Columbus philanthropists Donna and Larry James seed new endowment with $25,000 gift

Aminah Robinson, 2007
Photo by Gary Kirksey

COLUMBUS, Ohio – Columbus Museum of Art (CMA) is proud to announce the launch of the Aminah Robinson Legacy Endowment and Resource Fund to preserve and promote the groundbreaking artist’s vision for future generations. When Robinson died in 2015, she entrusted her estate, including her studio and home, to the Museum. CMA subsequently established the Aminah Robinson Legacy Project to grow awareness of Robinson’s life and work, ensuring its place in the pantheon of influential 20th- and 21st-century American art.

The new Aminah Robinson Legacy Endowment and Resource Fund ensures the Museum’s ability to continue the critical work established through the Legacy Project and the expansion of Robinson’s national profile. An inaugural gift of $25,000 towards the fund has been given by Donna and Larry James of Columbus. The Museum plans to raise $500,000 over each of the next two years, with a goal to reach $1 million by 2025, the 10th anniversary of Robinson’s death. The funds will support the ongoing care and long-term capital needs of Aminah’s house and studio; Aminah Robinson Residency and Fellowship programs; related exhibitions, publications and public programs; and the development of the new Aminah Robinson Library and Archives to be housed at the Pizzuti Collection of the Columbus Museum of Art.

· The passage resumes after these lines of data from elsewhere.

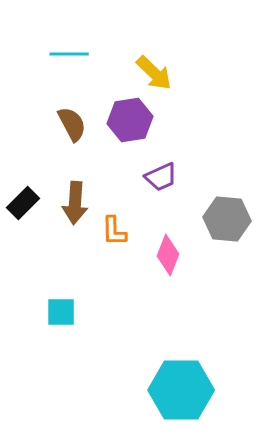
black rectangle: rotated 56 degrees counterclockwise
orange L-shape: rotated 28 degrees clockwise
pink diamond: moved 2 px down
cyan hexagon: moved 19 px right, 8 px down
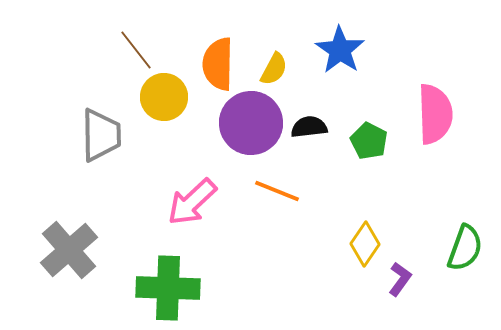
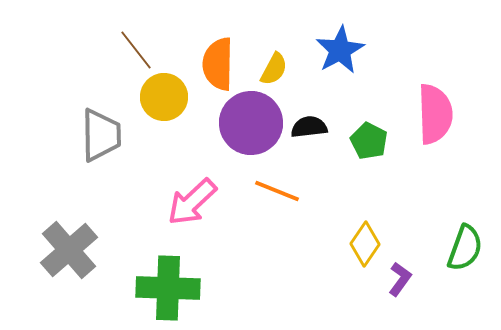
blue star: rotated 9 degrees clockwise
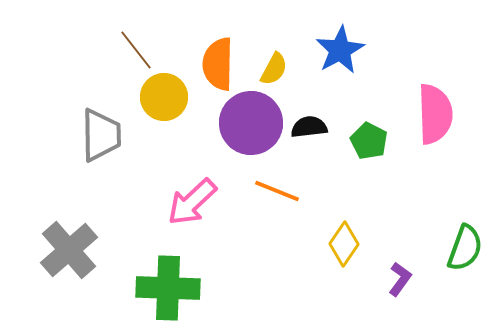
yellow diamond: moved 21 px left
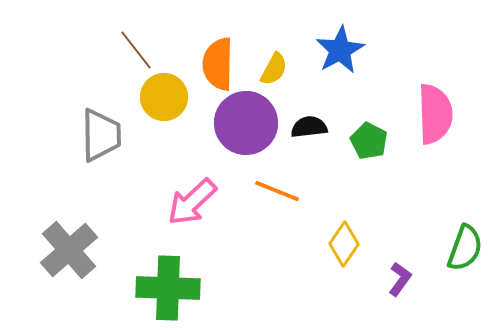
purple circle: moved 5 px left
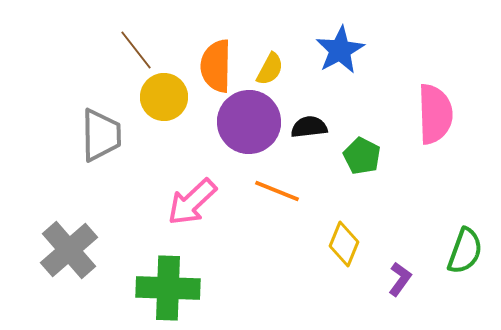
orange semicircle: moved 2 px left, 2 px down
yellow semicircle: moved 4 px left
purple circle: moved 3 px right, 1 px up
green pentagon: moved 7 px left, 15 px down
yellow diamond: rotated 12 degrees counterclockwise
green semicircle: moved 3 px down
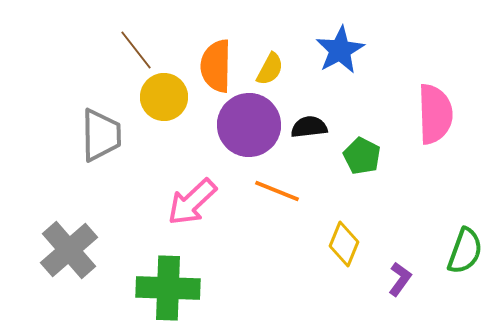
purple circle: moved 3 px down
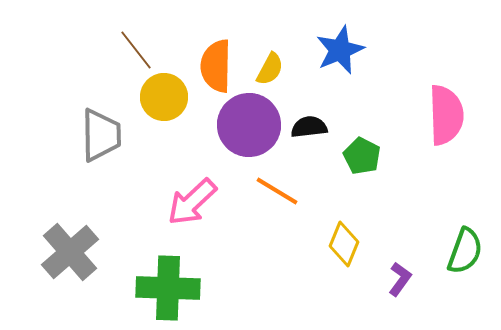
blue star: rotated 6 degrees clockwise
pink semicircle: moved 11 px right, 1 px down
orange line: rotated 9 degrees clockwise
gray cross: moved 1 px right, 2 px down
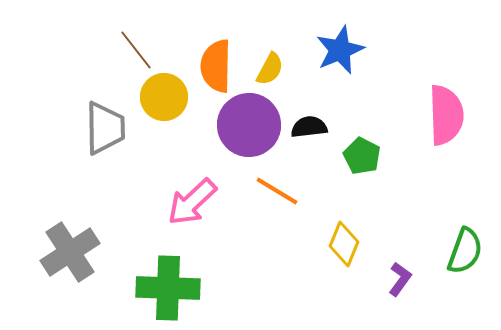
gray trapezoid: moved 4 px right, 7 px up
gray cross: rotated 8 degrees clockwise
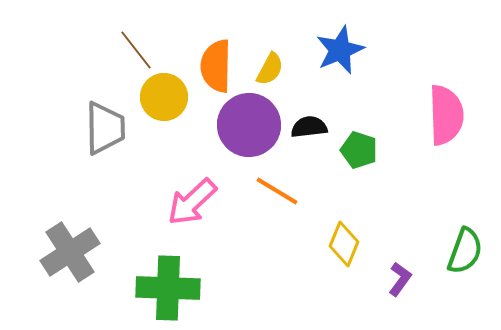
green pentagon: moved 3 px left, 6 px up; rotated 9 degrees counterclockwise
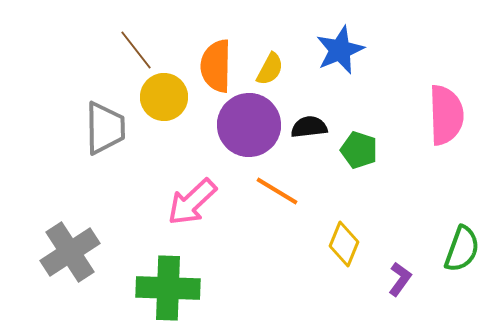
green semicircle: moved 3 px left, 2 px up
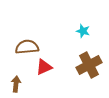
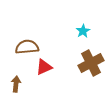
cyan star: rotated 24 degrees clockwise
brown cross: moved 2 px right, 2 px up
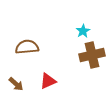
brown cross: moved 1 px right, 8 px up; rotated 15 degrees clockwise
red triangle: moved 4 px right, 14 px down
brown arrow: rotated 126 degrees clockwise
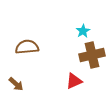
red triangle: moved 26 px right
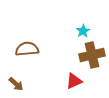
brown semicircle: moved 2 px down
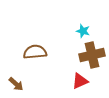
cyan star: rotated 24 degrees counterclockwise
brown semicircle: moved 8 px right, 3 px down
red triangle: moved 6 px right
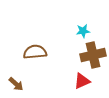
cyan star: rotated 24 degrees counterclockwise
brown cross: moved 1 px right
red triangle: moved 2 px right
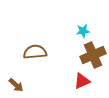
brown cross: rotated 10 degrees counterclockwise
brown arrow: moved 1 px down
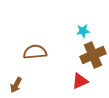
red triangle: moved 2 px left
brown arrow: rotated 77 degrees clockwise
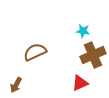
cyan star: rotated 16 degrees clockwise
brown semicircle: rotated 20 degrees counterclockwise
red triangle: moved 2 px down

“We thank Donna and Larry for their leadership in launching this important endowment,” says Deidre Hamlar, director of the Aminah Robinson Legacy Project. “Their meaningful gift helps secure Robinson’s significant work and enables the Museum to continue to share her story and accomplishments with future audiences.”

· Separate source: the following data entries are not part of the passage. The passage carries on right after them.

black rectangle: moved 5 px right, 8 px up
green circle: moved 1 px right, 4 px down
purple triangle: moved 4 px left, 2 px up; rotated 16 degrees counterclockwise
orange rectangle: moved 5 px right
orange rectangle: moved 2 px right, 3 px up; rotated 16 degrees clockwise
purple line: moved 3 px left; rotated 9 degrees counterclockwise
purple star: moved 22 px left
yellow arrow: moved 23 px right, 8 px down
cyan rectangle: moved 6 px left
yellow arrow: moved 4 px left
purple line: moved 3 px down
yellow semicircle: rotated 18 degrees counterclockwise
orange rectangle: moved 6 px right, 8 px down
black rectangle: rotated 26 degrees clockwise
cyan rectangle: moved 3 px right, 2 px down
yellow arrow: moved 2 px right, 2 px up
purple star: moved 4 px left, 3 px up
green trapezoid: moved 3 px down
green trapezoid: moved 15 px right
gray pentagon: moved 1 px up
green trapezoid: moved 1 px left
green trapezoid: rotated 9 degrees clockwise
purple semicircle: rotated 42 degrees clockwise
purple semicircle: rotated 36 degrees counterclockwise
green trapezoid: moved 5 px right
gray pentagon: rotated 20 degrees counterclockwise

Successes of the Legacy Project to date include CMA’s organization of the award-winning exhibition and catalog Raggin’ On: The Art of Aminah Brenda Lynn Robinson’s House and Journals; the renovation and long-term care of the artist’s house and studio; the establishment in 2020 of two national African American artist and writers’ residencies and a local African American artist fellowship in partnership with the Greater Columbus Arts Council; and the ongoing documentation, conservation and preservation of Robinson’s work and digitalization of her writing and journals.

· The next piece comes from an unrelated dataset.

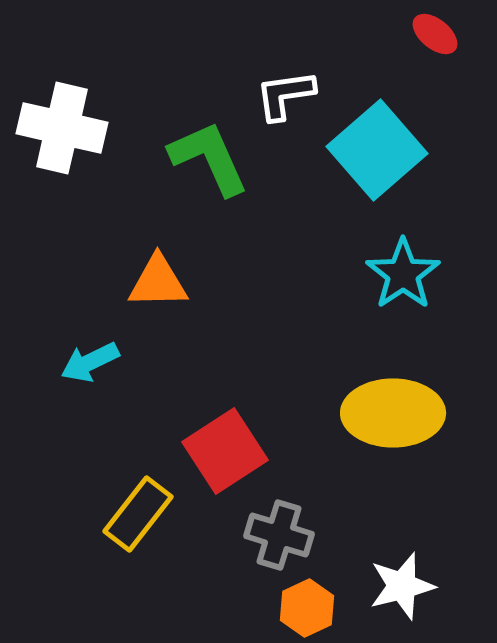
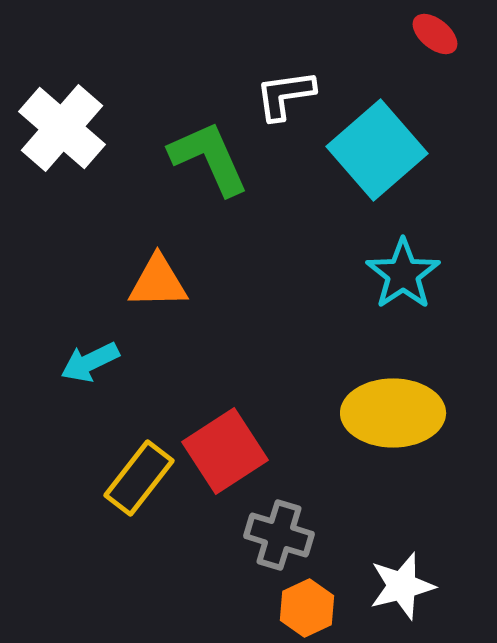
white cross: rotated 28 degrees clockwise
yellow rectangle: moved 1 px right, 36 px up
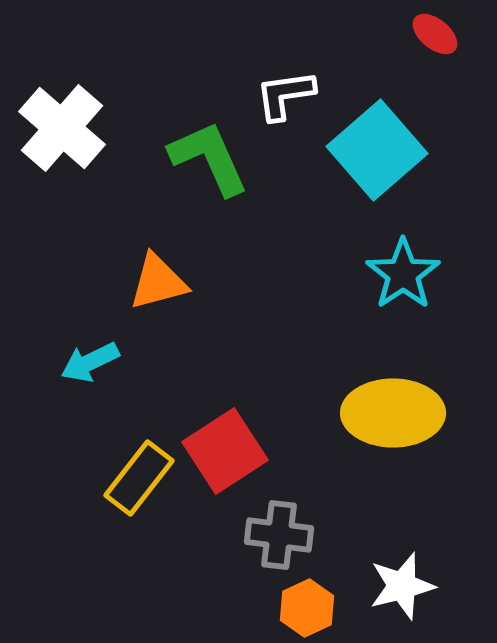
orange triangle: rotated 14 degrees counterclockwise
gray cross: rotated 10 degrees counterclockwise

“The Columbus Museum of Art is committed to the ongoing stewardship of Aminah Robinson’s embracing legacy,” said Museum executive director and CEO Nannette Maciejunes. “As a Columbus native and national treasure, Robinson will always be present in CMA’s galleries, the foremost U.S. destination for visitors to experience her profoundly inspiring work.”

For more information about the Aminah Robinson Legacy Project, including details on how to contribute, please contact Deidre Hamlar, director of Aminah Robinson Legacy Project, or Gabriel Mastin, leadership giving officer, at the Columbus Museum of Art: or

About Aminah Brenda Lynn Robinson
Born in 1940, Robinson was raised in Columbus, Ohio, first in Poindexter Village and then in the Shepard neighborhood. She eventually purchased her own home in Shepard in 1974 where she resided for the rest of her life. Throughout her life and career, Robinson documented stories about historic Columbus neighborhoods and her family’s ancestral African roots. Robinson’s diverse body of work is about building bridges and making connections between the past and present, across continents and between the physical and spiritual worlds.

In 2004 Robinson was named a MacArthur Fellow, recognizing her lifetime of art making and its cultural importance. In 2021 Robinson was featured in Overlooked, a series of obituaries about remarkable people whose deaths originally went unreported in the New York Times, and in 2022 she was recognized as a “Great Ohioan” by the Capitol Square Foundation. Robinson’s work has been the subject of several major national exhibitions.